I still question, though, if I’m a bad black feminist for selling the language of black feminism. But then I realize, that’s silly, too. When I think of women like Feminist Jones, Brittney Cooper, and Roxane Gay, black women whose books about black feminism or more mainstream feminism have been bestsellers, and imagine a publisher, university, or conference to ask them to write, teach, or speak for free, I just laugh. Are they navigating a capitalist system or embracing it? Are they demanding equality and demanding black folk, mainstream academia, and the publishing industry value their work and the work of black feminists throughout history by demanding payment for their work, or are they giving up on socialism? Granted, a hardback book may cost $21-$35, but to hear these women speak for 30 minutes at a conference, to learn under them as a college or graduate student, or to bring them to your event so other people can hear them ranges from $200 to $10,000. The either/or, then, the extreme, is absurd.

I don’t need to be a billionaire. I don’t want to be. I need to buy my mom and myself a car. I need an apartment (or home) with a dishwasher and a washer/dryer in the unit. I need to be able to afford to go home more often and to visit my friends in other states. I need to pay off my credit cards. I need my student loans forgiven. I need good health insurance.

And I need to do work that feels urgent and important and that pays me fairly, not exploitatively. I have worked for “exposure” as a writer for years. Even when the gigs are paid, I’ve never been paid $1 per word, the amount that was fairly common for freelancers before the digital revolution. It’s usually around 15 cents per word, and I’ve no agent or book deal to show for it. As an adjunct instructor, I taught a subject I didn’t care about, in front of college sophomores who didn’t want to be there, and once you figure lesson planning, grading, and office hours, I made less than minimum wage for it. In contrast, by developing my own line of e-courses, I teach subjects I love, and because I know people always find a way to invest in or spend their money on what they believe has value to them, I know that the only people in the class are the ones who want to be there. But the financial results for me are parallel: I have yet to be compensated for my time in creating the course, and I haven’t broken even on the money that went into course creation, either (i.e., ads and promotions, appointment scheduling apps, PayPal business account fees, several e-courses to teach me how to create and launch my own e-course and promote it before spending money on ads).
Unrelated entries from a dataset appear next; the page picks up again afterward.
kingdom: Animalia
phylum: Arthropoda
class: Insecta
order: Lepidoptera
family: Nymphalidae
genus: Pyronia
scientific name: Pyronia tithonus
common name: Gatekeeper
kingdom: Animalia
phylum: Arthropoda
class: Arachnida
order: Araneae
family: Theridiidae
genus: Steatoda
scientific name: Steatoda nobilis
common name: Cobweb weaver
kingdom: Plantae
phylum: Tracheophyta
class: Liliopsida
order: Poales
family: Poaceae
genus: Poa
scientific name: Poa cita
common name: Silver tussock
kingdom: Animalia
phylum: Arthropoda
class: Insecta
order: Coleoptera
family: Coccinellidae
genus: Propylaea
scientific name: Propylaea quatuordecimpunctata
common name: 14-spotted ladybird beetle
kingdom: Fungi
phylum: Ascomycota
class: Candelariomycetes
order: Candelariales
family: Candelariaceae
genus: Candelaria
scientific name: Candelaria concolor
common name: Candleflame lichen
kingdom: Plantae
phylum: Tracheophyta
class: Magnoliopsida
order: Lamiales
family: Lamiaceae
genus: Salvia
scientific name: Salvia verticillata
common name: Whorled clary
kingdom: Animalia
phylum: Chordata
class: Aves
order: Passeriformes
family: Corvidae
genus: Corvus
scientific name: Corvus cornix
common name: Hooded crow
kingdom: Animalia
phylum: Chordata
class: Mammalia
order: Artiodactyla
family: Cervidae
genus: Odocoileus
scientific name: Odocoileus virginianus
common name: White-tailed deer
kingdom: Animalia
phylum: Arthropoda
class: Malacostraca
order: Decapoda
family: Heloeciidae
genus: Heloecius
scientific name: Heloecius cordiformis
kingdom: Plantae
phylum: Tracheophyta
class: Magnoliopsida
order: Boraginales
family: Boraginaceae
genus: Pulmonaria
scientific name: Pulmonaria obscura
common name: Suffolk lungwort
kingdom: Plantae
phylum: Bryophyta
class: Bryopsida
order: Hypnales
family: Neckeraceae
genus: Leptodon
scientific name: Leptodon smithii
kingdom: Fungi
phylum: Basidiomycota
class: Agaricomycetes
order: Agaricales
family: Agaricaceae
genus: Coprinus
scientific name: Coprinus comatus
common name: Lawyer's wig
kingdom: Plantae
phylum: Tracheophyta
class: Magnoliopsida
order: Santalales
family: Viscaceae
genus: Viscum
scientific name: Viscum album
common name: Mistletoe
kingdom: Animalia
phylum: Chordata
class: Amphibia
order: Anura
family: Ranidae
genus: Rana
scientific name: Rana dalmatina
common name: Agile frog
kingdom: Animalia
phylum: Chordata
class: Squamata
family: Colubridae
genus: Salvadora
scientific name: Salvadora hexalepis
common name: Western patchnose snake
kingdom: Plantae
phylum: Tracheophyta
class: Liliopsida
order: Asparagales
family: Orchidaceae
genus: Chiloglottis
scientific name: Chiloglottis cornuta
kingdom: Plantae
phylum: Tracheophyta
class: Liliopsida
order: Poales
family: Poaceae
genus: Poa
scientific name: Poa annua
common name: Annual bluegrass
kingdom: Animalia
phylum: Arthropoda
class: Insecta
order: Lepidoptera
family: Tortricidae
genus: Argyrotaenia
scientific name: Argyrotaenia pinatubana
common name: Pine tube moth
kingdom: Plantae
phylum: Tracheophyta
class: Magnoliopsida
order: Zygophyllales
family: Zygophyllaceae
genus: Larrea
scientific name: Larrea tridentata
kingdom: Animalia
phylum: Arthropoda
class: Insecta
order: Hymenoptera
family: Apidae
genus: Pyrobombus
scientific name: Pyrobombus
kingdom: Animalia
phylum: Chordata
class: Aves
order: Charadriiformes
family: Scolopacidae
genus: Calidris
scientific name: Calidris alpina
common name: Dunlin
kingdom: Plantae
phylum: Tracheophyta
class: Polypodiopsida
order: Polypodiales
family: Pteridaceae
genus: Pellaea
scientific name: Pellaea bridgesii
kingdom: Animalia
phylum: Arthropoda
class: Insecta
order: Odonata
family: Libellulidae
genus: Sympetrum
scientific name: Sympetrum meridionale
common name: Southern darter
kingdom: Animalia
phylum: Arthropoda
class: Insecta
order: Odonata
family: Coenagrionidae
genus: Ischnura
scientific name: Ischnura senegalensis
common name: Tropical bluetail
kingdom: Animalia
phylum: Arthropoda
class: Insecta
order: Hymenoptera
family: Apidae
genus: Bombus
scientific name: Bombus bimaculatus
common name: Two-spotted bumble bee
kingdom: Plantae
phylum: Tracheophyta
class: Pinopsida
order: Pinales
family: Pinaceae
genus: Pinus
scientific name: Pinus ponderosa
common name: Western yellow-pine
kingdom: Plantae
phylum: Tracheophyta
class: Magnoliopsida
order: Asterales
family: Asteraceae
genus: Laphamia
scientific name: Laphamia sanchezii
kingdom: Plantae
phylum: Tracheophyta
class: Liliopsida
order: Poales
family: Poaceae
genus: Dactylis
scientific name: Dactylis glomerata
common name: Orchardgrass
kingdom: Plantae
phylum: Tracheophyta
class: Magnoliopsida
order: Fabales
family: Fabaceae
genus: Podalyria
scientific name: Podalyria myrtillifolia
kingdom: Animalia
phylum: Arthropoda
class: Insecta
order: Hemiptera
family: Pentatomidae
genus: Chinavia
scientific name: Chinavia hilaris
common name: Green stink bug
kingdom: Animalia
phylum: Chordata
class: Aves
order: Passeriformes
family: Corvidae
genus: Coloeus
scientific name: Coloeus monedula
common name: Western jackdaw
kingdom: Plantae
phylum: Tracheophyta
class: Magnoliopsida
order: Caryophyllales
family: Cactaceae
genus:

I know capitalism, racism, and patriarchy produced this struggle, and I am mad at them for the clusterfuck they’ve put us all in. But I also reject the notion that black feminism’s solution is that black women keep giving, and giving, and giving—giving our minds and bodies, giving the culture its culture—and never be compensated.

As for how this affects my e-courses, I do payment plans and sliding scales, and I ask people who have the means to purchase registration for a black woman. I’ve also applied for (but haven’t received yet) grants that would subsidize registration fees. And I’m working on developing something smaller, less intensive, less in-depth.

But man, do I hate thinking small. And I hate not offering black women my best, even if “good” is “affordable.”